Wallonie sur Croisette : Un Grand Cru pour Wallimage au 79e Festival de Cannes

Envers et contre tout, Le Festival de Cannes demeure ce sanctuaire inégalé où, entre deux montées de marches, les films acquièrent en quelques projections une réputation planétaire.

Pour cette édition 2026, qui se tiendra du 12 au 23 mai, la Wallonie pourra s’enorgueillir d’une présence particulièrement rayonnante puisque le fonds régional Wallimage accompagne pas moins de cinq longs métrages en sélection officielle. Un résultat exceptionnel qui témoigne non seulement d’un flair artistique aiguisé de notre équipe d’analyse, mais surtout d’une solidité technique devenue indispensable aux productions d’envergure.

  • 09.04.2026
La Vénus Electrique

L’honneur d’ouvrir le bal revient à Pierre Salvadori avec La Vénus Électrique, présenté hors compétition. Ce récit nous transporte dans le Paris de 1928, où un peintre en deuil (Pio Marmaï) retrouve l’inspiration par l’entremise d’une voyante de fortune (Anaïs Demoustier) qui est en réalité une modeste foraine. Cette coproduction Versus a largement irrigué la région liégeoise, mobilisant durant deux semaines de tournage, vingt-deux technicien·ne·s et de nombreux figurant·e·s, tout en confiant l’intégralité de sa post-production sonore et de ses effets visuels aux talents de notre territoire.

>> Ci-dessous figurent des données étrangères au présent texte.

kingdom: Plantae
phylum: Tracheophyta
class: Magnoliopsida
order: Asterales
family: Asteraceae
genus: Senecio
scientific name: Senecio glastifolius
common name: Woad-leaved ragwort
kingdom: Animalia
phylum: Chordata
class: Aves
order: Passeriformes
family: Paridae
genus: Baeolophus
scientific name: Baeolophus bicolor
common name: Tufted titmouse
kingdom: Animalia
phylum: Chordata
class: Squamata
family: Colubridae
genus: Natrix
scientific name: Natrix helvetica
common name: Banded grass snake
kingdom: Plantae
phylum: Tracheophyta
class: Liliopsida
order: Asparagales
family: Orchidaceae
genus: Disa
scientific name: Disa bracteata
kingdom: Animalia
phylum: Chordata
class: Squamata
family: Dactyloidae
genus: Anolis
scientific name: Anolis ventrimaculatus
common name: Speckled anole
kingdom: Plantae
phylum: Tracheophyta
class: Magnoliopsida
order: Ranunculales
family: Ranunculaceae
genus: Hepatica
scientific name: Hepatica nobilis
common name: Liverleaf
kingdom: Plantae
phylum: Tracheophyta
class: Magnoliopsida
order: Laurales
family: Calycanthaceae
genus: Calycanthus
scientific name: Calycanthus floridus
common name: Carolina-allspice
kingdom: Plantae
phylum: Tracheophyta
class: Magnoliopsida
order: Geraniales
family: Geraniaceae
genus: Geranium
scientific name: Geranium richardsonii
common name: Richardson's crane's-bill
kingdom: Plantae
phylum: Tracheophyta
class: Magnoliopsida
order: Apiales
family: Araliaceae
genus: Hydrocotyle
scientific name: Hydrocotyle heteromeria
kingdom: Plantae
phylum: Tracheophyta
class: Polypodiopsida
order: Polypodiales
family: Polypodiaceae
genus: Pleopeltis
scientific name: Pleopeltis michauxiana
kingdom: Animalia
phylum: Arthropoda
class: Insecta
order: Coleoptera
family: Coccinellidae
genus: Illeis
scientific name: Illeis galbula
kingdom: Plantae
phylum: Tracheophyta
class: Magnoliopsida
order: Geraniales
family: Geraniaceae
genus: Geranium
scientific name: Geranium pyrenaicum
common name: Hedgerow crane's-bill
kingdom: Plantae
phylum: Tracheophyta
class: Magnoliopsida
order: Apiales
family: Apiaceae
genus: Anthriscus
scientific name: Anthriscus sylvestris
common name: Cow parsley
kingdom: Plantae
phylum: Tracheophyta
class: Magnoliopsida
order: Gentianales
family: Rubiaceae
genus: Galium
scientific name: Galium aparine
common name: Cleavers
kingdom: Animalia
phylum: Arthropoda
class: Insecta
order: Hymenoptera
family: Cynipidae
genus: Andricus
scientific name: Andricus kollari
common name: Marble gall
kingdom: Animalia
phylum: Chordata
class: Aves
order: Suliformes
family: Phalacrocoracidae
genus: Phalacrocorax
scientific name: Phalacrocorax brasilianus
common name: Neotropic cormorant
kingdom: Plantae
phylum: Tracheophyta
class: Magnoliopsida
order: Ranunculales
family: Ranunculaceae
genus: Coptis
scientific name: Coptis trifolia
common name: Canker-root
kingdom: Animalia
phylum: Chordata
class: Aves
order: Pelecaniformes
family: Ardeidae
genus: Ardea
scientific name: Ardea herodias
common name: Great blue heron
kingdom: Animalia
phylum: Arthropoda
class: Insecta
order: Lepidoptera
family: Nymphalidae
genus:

La compétition officielle, cœur battant du festival, accueillera deux œuvres aux antipodes mais tout aussi bouleversantes. Lukas Dhont, déjà auréolé de succès avec Girl (caméra d’or) et Close (Grand prix), y présentera son projet le plus ambitieux à ce jour : Coward. Ce drame historique nous plonge dans les tranchées de 1916 pour y explorer l’amour et l’art comme ultimes remparts à la barbarie. Outre la coproduction belgo-belge entre the Reunion et Versus, le film met en lumière la révélation Emmanuel Macchia, un jeune acteur carolo dont la performance a, dit-on, déjà époustouflé les équipes de tournage.

À ses côtés, le maître iranien Asghar Farhadi revient avec Histoires parallèles, un film choral au casting vertigineux réunissant (notamment) Isabelle Huppert, Virginie Efira et Vincent Cassel. À travers le portrait d’une romancière dont la fiction finit par dévorer la réalité, Farhadi signe une coproduction européenne d’envergure (Panache et La compagnie cinématographique en Belgique) où l’expertise wallonne s’est illustrée dans la précision du mixage sonore et des effets numériques.

Le genre de l’animation ne sera pas en reste avec la sélection en Séance de minuit de Jim Queen. Ce film de Marco Nguyen et Nicolas Athané suit les déboires absurdes d’un influenceur fitness gay confronté à une situation médicale pour le moins inhabituelle. Derrière l’humour décapant se cache un travail de titan effectué à Liège : le studio Waooh ! a assuré la majeure partie du layout et de l’animation sur près d’un an de production. Merci à Umedia de nous avoir proposé ce projet hors normes.

Enfin, le souffle de l’épopée historique balayera la Croisette avec La Bataille de Gaulle : L’Âge de Fer d’Antonin Baudry, coproduit chez nous par Beside. Première partie d’un diptyque attendu pour l’été (sorties en juin et en juillet), ce film de 2h30 retrace le destin solitaire d’un général refusant la fatalité nazie pour inventer la Résistance. Pour donner corps à cette fresque portée par l’immense Simon Abkarian, Wallimage a soutenu le travail de la société Benuts, chargée d’une partie des effets spéciaux.

Si d’autres surprises pourraient encore émerger de l’annonce des sélections parallèles attendues la semaine prochaine, la Wallonie a déjà gagné son pari : celui d’être le moteur discret mais puissant d’un cinéma qui ne craint ni le grand spectacle, ni l’émotion pure. Ni les récompenses, ni le succès public ! Et tout cela, bien sûr, en mettant en valeur l’expertise de nos technicien·ne·s, acteur·rice·s et prestataires de postproduction.